A word-for-word repeat of the records below is what this calls for.

> _EXTRACTED RECORDS_
————————
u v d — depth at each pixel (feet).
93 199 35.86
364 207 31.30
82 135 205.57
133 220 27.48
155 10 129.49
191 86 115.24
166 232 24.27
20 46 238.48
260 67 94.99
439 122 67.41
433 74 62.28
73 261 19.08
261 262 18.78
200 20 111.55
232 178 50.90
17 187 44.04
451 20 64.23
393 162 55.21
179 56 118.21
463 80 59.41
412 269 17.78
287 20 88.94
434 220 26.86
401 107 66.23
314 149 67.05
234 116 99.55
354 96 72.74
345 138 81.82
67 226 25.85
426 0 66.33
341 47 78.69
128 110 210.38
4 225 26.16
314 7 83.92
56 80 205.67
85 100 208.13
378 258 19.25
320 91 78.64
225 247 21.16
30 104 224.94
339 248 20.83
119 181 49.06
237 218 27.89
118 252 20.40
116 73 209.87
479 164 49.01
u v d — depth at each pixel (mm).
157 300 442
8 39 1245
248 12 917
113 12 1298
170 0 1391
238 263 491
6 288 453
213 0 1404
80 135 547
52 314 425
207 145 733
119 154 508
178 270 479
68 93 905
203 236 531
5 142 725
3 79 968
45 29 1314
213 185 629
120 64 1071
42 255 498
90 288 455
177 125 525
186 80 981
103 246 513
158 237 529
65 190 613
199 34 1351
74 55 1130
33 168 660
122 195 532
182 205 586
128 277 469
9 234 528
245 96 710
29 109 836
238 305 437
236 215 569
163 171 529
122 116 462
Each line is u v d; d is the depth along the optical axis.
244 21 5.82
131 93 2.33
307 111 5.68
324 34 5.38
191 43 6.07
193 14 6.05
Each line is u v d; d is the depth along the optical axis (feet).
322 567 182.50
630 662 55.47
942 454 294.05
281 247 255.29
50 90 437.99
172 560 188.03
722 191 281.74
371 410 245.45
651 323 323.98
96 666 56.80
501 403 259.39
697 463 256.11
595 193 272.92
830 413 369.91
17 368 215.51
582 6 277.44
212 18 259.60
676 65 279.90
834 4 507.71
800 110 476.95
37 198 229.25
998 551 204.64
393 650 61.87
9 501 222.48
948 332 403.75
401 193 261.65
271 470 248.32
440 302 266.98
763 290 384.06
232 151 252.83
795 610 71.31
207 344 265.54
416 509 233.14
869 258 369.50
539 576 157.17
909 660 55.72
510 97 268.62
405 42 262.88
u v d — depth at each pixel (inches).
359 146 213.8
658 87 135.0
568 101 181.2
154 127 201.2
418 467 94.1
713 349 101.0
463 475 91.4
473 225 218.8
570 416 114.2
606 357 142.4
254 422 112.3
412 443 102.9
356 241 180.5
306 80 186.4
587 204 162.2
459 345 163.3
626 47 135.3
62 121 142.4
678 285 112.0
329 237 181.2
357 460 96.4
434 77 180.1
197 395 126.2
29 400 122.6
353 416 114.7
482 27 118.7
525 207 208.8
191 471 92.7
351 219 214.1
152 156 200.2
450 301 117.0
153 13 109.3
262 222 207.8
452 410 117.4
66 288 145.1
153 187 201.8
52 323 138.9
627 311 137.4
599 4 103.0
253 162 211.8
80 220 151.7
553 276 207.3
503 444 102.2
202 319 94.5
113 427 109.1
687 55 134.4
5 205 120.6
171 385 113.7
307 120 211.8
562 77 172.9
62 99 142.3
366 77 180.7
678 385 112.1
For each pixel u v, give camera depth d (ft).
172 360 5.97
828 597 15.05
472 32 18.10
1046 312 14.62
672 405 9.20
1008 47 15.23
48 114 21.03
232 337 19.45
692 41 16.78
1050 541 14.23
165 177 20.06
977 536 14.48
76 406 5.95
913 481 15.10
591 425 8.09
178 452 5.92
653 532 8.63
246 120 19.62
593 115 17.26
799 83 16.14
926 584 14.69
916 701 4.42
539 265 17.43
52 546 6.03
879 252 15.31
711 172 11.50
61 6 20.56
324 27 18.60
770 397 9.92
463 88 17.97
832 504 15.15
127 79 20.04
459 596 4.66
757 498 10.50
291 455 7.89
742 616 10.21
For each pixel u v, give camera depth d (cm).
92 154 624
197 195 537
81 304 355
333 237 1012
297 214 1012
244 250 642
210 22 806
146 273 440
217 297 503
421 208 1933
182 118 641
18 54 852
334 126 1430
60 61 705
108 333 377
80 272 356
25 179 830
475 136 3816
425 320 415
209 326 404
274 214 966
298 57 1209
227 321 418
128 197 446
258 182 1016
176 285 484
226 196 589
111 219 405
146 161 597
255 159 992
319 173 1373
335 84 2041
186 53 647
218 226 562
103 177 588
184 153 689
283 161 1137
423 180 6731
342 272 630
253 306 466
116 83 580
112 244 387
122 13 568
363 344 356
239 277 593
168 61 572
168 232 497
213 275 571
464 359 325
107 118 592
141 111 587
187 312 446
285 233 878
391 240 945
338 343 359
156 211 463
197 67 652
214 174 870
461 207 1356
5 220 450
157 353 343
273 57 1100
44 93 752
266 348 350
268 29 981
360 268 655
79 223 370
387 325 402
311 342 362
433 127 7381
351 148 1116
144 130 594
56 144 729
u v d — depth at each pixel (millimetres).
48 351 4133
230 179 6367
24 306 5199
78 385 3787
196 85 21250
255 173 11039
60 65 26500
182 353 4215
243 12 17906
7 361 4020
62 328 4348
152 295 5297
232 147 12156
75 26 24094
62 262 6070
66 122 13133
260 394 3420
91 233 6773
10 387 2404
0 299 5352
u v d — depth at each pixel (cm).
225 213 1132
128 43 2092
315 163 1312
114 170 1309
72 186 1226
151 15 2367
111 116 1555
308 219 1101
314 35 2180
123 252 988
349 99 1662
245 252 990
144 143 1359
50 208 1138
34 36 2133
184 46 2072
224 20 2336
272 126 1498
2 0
————————
> _ANSWER TO THE EXERCISE_
u v d — depth at each pixel (feet).
93 199 35.86
364 207 31.30
82 135 205.57
133 220 27.48
155 10 129.49
191 86 115.24
166 232 24.27
20 46 238.48
260 67 94.99
439 122 67.41
433 74 62.28
73 261 19.08
261 262 18.78
200 20 111.55
232 178 50.90
17 187 44.04
451 20 64.23
393 162 55.21
179 56 118.21
463 80 59.41
412 269 17.78
287 20 88.94
434 220 26.86
401 107 66.23
314 149 67.05
234 116 99.55
354 96 72.74
345 138 81.82
67 226 25.85
426 0 66.33
341 47 78.69
128 110 210.38
4 225 26.16
314 7 83.92
56 80 205.67
85 100 208.13
378 258 19.25
320 91 78.64
225 247 21.16
30 104 224.94
339 248 20.83
119 181 49.06
237 218 27.89
118 252 20.40
116 73 209.87
479 164 49.01
u v d — depth at each pixel (mm).
157 300 442
8 39 1245
248 12 917
113 12 1298
170 0 1391
238 263 491
6 288 453
213 0 1404
80 135 547
52 314 425
207 145 733
119 154 508
178 270 479
68 93 905
203 236 531
5 142 725
3 79 968
45 29 1314
213 185 629
120 64 1071
42 255 498
90 288 455
177 125 525
186 80 981
103 246 513
158 237 529
65 190 613
199 34 1351
74 55 1130
33 168 660
122 195 532
182 205 586
128 277 469
9 234 528
245 96 710
29 109 836
238 305 437
236 215 569
163 171 529
122 116 462
Each line is u v d; d is the depth along the optical axis.
244 21 5.82
131 93 2.33
307 111 5.68
324 34 5.38
191 43 6.07
193 14 6.05
Each line is u v d; d is the depth along the optical axis (feet).
322 567 182.50
630 662 55.47
942 454 294.05
281 247 255.29
50 90 437.99
172 560 188.03
722 191 281.74
371 410 245.45
651 323 323.98
96 666 56.80
501 403 259.39
697 463 256.11
595 193 272.92
830 413 369.91
17 368 215.51
582 6 277.44
212 18 259.60
676 65 279.90
834 4 507.71
800 110 476.95
37 198 229.25
998 551 204.64
393 650 61.87
9 501 222.48
948 332 403.75
401 193 261.65
271 470 248.32
440 302 266.98
763 290 384.06
232 151 252.83
795 610 71.31
207 344 265.54
416 509 233.14
869 258 369.50
539 576 157.17
909 660 55.72
510 97 268.62
405 42 262.88
u v d — depth at each pixel (inches).
359 146 213.8
658 87 135.0
568 101 181.2
154 127 201.2
418 467 94.1
713 349 101.0
463 475 91.4
473 225 218.8
570 416 114.2
606 357 142.4
254 422 112.3
412 443 102.9
356 241 180.5
306 80 186.4
587 204 162.2
459 345 163.3
626 47 135.3
62 121 142.4
678 285 112.0
329 237 181.2
357 460 96.4
434 77 180.1
197 395 126.2
29 400 122.6
353 416 114.7
482 27 118.7
525 207 208.8
191 471 92.7
351 219 214.1
152 156 200.2
450 301 117.0
153 13 109.3
262 222 207.8
452 410 117.4
66 288 145.1
153 187 201.8
52 323 138.9
627 311 137.4
599 4 103.0
253 162 211.8
80 220 151.7
553 276 207.3
503 444 102.2
202 319 94.5
113 427 109.1
687 55 134.4
5 205 120.6
171 385 113.7
307 120 211.8
562 77 172.9
62 99 142.3
366 77 180.7
678 385 112.1
For each pixel u v, give camera depth d (ft).
172 360 5.97
828 597 15.05
472 32 18.10
1046 312 14.62
672 405 9.20
1008 47 15.23
48 114 21.03
232 337 19.45
692 41 16.78
1050 541 14.23
165 177 20.06
977 536 14.48
76 406 5.95
913 481 15.10
591 425 8.09
178 452 5.92
653 532 8.63
246 120 19.62
593 115 17.26
799 83 16.14
926 584 14.69
916 701 4.42
539 265 17.43
52 546 6.03
879 252 15.31
711 172 11.50
61 6 20.56
324 27 18.60
770 397 9.92
463 88 17.97
832 504 15.15
127 79 20.04
459 596 4.66
757 498 10.50
291 455 7.89
742 616 10.21
For each pixel u v, give camera depth d (cm).
92 154 624
197 195 537
81 304 355
333 237 1012
297 214 1012
244 250 642
210 22 806
146 273 440
217 297 503
421 208 1933
182 118 641
18 54 852
334 126 1430
60 61 705
108 333 377
80 272 356
25 179 830
475 136 3816
425 320 415
209 326 404
274 214 966
298 57 1209
227 321 418
128 197 446
258 182 1016
176 285 484
226 196 589
111 219 405
146 161 597
255 159 992
319 173 1373
335 84 2041
186 53 647
218 226 562
103 177 588
184 153 689
283 161 1137
423 180 6731
342 272 630
253 306 466
116 83 580
112 244 387
122 13 568
363 344 356
239 277 593
168 61 572
168 232 497
213 275 571
464 359 325
107 118 592
141 111 587
187 312 446
285 233 878
391 240 945
338 343 359
156 211 463
197 67 652
214 174 870
461 207 1356
5 220 450
157 353 343
273 57 1100
44 93 752
266 348 350
268 29 981
360 268 655
79 223 370
387 325 402
311 342 362
433 127 7381
351 148 1116
144 130 594
56 144 729
u v d — depth at each pixel (millimetres).
48 351 4133
230 179 6367
24 306 5199
78 385 3787
196 85 21250
255 173 11039
60 65 26500
182 353 4215
243 12 17906
7 361 4020
62 328 4348
152 295 5297
232 147 12156
75 26 24094
62 262 6070
66 122 13133
260 394 3420
91 233 6773
10 387 2404
0 299 5352
u v d — depth at each pixel (cm).
225 213 1132
128 43 2092
315 163 1312
114 170 1309
72 186 1226
151 15 2367
111 116 1555
308 219 1101
314 35 2180
123 252 988
349 99 1662
245 252 990
144 143 1359
50 208 1138
34 36 2133
184 46 2072
224 20 2336
272 126 1498
2 0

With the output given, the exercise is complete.